Stored data
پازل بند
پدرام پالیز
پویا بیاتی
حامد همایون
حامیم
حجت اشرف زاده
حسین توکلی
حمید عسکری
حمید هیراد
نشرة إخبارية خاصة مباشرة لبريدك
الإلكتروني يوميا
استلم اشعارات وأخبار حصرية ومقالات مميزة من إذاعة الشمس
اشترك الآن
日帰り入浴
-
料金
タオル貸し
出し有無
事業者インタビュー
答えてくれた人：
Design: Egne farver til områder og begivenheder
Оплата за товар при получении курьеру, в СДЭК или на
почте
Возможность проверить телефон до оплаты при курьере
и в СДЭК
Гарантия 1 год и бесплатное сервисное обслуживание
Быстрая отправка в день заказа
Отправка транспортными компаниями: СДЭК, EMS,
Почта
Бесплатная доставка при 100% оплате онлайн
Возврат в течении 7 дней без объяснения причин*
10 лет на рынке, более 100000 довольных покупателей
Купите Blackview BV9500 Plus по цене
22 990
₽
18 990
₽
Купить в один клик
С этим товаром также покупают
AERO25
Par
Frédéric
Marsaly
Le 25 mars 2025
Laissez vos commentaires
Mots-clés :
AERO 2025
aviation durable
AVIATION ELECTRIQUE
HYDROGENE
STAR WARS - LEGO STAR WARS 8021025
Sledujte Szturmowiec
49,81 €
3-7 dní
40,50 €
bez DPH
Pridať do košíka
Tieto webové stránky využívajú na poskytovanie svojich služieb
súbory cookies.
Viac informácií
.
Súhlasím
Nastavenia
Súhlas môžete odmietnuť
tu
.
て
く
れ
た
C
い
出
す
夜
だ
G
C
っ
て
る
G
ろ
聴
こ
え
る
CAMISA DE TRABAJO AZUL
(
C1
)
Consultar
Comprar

[Problem to work on] Reproduce the lines from the very first one up to and including the line that contains "Design: Egne farver".

[Exercise answer]
پازل بند
پدرام پالیز
پویا بیاتی
حامد همایون
حامیم
حجت اشرف زاده
حسین توکلی
حمید عسکری
حمید هیراد
نشرة إخبارية خاصة مباشرة لبريدك
الإلكتروني يوميا
استلم اشعارات وأخبار حصرية ومقالات مميزة من إذاعة الشمس
اشترك الآن
日帰り入浴
-
料金
タオル貸し
出し有無
事業者インタビュー
答えてくれた人：
Design: Egne farver til områder og begivenheder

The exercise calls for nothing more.